Products and Boards

Products and Boards are GN includes used in combination to provide a baseline configuration for a Fuchsia build.

It is expected that a GN build configuration include exactly one board GNI file, and one product GNI file. In fx this pair is the primary argument to the fx set command.

In a Fuchsia GN build configuration the board is always included first. The board starts the definition of three dependency lists that are then augmented by the imported product (and later, optional GN inclusions). Those list are Base, Cache and Universe respectively, and are defined below.

Boards

A board defines the architecture that the build produces for, as well as key features of the device upon which the build is intended to run. This configuration affects what drivers are included, and may also influence device-specific kernel parameters.

The available boards can be listed using fx list-boards.

Products

A product defines the software configuration that a build will produce. Most critically, a product typically defines the kinds of user experiences that are provided for, such as what kind of graphical shell the user might observe, whether or not multimedia support is included, and so on.

The available products can be listed using fx list-products.

Dependency Sets

Boards define, and products augment three lists of dependencies, Base, Cache and Universe. These dependencies are GN labels that ultimately contribute packages to various system artifacts, such as disk images and signed package metadata, as well as various development artifacts such as host tools and tests.

Base

The base dependency list contributes packages to disk images and system updates as well as the package repository. A package included by the base dependency set takes precedence over a duplicate membership in the cache dependency set. Base packages in a system configuration are considered system and security critical. They are updated as an atomic unit and are never evicted at runtime regardless of resource pressure.

Cache

The cache dependency list contributes packages that are pre-cached in the disk image artifacts of the build, and will also be made available in the package repository. These packages are not added to the system updates, but would instead be updated ephemerally. Cached packages can also be evicted from running systems in order to free resources based on runtime resource demands.

Universe

The universe dependency list contributes packages to the package repository only. These packages will be available for runtime caching and updating, but are not found in system update images nor are they pre-cached in any disk images. All members of base and cache are inherently also members of universe.
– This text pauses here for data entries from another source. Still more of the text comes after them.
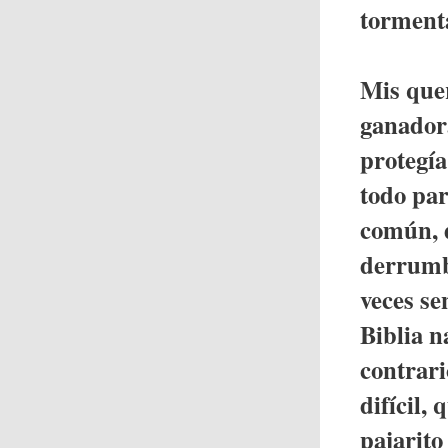
tormenta
Mis que
ganador
protegía
todo par
común, d
derrumb
veces se
Biblia na
contrari
difícil,
pajarito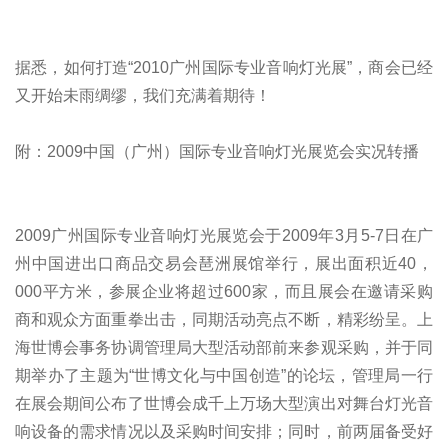
据悉，如何打造“2010广州国际专业音响灯光展”，商会已经
又开始未雨绸缪，我们充满着期待！
附：2009中国（广州）国际专业音响灯光展览会实况转播
2009广州国际专业音响灯光展览会于2009年3月5-7日在广
州中国进出口商品交易会琶洲展馆举行，展出面积近40，
000平方米，参展企业将超过600家，而且展会在邀请采购
商和观众方面重拳出击，同期活动亮点不断，精彩纷呈。上
海世博会事务协调管理局大型活动部前来参观采购，并于同
期举办了主题为“世博文化与中国创造”的论坛，管理局一行
在展会期间公布了世博会成千上万场大型演出对舞台灯光音
响设备的需求情况以及采购时间安排；同时，前两届备受好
Key Product Configurations

There are many more product definitions than those listed below, but the following four products are particularly important configurations to be familiar with:

Bringup

The bringup product is the most minimal viable target for development. Because it lacks most network capabilities, the bringup product cannot use the fx commands, such as fx serve and fx shell, that require network connectivity.

For more see Bringup Product Definition

Core

core is a minimal feature set that can install additional software (such as items added to the "universe" dependency set). It is the starting point for all higher-level product configurations. It has common network capabilities and can update a system over-the-air.

Minimal

As described in RFC-0220, Minimal is intended to be "the smallest thing which can be called Fuchsia." Definitionally, this is a system which can:

  • Boot into userspace.
  • Run Component Manager and components.
  • Update itself using Fuchsia's over-the-air update system. (This implies that storage and networking are working, with drivers provided by the board.)

Workbench

Workbench is a product configuration for local development, running larger tests which cannot or should not be packaged hermetically, and exercising larger parts of the Fuchsia platform than minimal supports. It is intended to be like a literal workbench in that it supports development tools and allows a developer to poke at the system and make changes. It is not intended to be a product that ships to users, or be a basis for those products.